For B.C. as a whole, active cases rose by six to 4,331, with Fraser Health accounting for 1,737, up 34, and Vancouver Coastal 818, down 35. Interior Health stood at 1,055, Vancouver Island at 184 and out of Canada at 12 with marginal changes in those totals from Monday.

Meanwhile, Northern Health reported a new exposure D.P. Todd Secondary School. It is for Jan. 11-12 and is the second time the school has been put on the list.

“If your child’s school has been notified of an exposure, no action is required unless you are contacted by Public Health or are otherwise directed by school officials,” Northern Health says in the posting. “Public Health will contact you directly in case of any school exposure involving your child.”

In a joint statement, provincial health officer Dr. Bonnie Henry and health minister Adrian Dix stressed good practices while people wait for the vaccine rollout.
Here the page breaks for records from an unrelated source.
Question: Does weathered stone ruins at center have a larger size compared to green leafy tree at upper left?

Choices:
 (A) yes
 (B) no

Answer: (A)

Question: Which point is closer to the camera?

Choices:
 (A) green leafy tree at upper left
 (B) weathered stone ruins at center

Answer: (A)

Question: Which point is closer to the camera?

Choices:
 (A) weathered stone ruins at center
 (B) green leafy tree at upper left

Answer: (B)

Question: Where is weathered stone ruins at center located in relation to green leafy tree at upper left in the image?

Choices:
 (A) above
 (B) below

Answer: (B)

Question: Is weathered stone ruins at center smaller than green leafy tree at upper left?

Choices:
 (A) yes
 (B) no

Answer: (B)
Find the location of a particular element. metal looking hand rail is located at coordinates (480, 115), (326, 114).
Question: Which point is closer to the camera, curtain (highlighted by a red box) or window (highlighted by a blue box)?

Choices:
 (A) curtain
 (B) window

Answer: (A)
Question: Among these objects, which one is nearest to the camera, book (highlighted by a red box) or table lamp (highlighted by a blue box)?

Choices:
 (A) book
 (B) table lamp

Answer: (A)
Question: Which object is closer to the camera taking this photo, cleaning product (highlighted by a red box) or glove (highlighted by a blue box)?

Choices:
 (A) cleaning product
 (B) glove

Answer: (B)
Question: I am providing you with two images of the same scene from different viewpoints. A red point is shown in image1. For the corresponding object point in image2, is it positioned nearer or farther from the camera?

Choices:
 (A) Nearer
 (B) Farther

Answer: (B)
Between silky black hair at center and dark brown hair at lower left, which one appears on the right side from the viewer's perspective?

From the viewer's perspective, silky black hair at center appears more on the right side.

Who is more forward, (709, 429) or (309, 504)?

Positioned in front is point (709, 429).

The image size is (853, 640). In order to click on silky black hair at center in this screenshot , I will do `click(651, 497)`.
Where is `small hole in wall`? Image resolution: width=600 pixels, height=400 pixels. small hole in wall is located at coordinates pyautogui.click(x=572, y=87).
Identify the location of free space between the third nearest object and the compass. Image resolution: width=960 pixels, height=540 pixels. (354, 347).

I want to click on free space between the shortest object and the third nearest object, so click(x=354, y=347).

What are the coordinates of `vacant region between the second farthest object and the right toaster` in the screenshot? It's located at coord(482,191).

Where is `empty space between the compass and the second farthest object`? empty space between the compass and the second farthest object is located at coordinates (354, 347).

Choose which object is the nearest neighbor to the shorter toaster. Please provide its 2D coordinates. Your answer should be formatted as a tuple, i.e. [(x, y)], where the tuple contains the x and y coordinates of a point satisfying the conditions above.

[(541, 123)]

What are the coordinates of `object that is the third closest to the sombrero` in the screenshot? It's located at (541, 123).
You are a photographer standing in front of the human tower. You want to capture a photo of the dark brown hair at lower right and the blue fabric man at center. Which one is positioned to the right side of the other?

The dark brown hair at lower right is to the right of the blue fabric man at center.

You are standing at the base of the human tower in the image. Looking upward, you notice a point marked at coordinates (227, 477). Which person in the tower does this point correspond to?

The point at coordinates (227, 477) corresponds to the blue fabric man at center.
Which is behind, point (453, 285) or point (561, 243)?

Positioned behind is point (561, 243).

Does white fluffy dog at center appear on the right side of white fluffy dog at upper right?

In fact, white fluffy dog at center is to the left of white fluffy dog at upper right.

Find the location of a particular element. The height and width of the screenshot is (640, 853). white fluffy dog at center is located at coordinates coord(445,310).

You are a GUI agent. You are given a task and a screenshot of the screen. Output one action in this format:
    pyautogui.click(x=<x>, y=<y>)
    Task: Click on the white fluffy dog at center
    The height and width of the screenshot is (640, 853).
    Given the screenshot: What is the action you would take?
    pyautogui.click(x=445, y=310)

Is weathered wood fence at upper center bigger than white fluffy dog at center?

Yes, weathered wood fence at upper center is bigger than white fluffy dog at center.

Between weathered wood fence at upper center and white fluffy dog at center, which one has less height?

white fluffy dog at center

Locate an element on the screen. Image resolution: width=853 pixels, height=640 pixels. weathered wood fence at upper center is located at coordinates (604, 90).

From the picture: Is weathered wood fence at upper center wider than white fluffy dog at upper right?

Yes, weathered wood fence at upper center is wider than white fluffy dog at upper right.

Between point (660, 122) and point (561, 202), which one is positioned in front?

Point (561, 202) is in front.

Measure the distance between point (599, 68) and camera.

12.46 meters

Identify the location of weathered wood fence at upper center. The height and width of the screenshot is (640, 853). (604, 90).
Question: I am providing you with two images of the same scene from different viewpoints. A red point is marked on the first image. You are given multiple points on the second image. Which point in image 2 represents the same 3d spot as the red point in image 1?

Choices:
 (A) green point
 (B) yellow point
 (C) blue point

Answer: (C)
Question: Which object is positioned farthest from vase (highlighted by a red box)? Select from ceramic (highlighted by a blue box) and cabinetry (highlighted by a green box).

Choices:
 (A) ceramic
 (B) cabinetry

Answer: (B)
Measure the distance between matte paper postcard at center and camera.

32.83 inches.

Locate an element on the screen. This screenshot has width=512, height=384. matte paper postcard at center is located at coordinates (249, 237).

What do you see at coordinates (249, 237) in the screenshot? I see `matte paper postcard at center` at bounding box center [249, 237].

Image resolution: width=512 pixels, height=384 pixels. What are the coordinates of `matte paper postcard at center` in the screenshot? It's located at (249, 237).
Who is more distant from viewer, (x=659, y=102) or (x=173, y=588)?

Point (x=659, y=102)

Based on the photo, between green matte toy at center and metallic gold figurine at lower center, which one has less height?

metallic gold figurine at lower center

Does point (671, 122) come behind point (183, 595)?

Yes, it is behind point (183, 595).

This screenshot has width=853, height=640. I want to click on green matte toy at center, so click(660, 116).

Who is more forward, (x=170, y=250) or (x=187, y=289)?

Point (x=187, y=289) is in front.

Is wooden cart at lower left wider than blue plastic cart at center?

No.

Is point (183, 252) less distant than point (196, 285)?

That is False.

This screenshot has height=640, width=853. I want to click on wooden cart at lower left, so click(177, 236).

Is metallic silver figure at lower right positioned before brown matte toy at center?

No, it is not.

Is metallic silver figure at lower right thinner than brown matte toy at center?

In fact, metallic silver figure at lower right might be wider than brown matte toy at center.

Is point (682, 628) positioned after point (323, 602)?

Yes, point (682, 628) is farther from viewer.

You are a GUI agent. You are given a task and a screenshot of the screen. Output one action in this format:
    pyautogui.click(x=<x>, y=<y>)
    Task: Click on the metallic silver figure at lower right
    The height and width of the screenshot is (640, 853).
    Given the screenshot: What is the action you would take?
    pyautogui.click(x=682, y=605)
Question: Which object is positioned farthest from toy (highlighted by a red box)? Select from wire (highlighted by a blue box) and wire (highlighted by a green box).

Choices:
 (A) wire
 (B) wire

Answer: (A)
“The vaccines are our path forward to the brighter days ahead. However, until that path is wide enough for everyone, we must continue to focus on our individual efforts,” they said.

“To get to the finish line faster and to make our communities safer, we must stop the spread in our communities today. We do that by following the measures we have in place: washing our hands, staying home when we are ill, getting tested and always using our layers of protection.

“Let’s choose safety by continuing to do our part to protect everyone in our province.”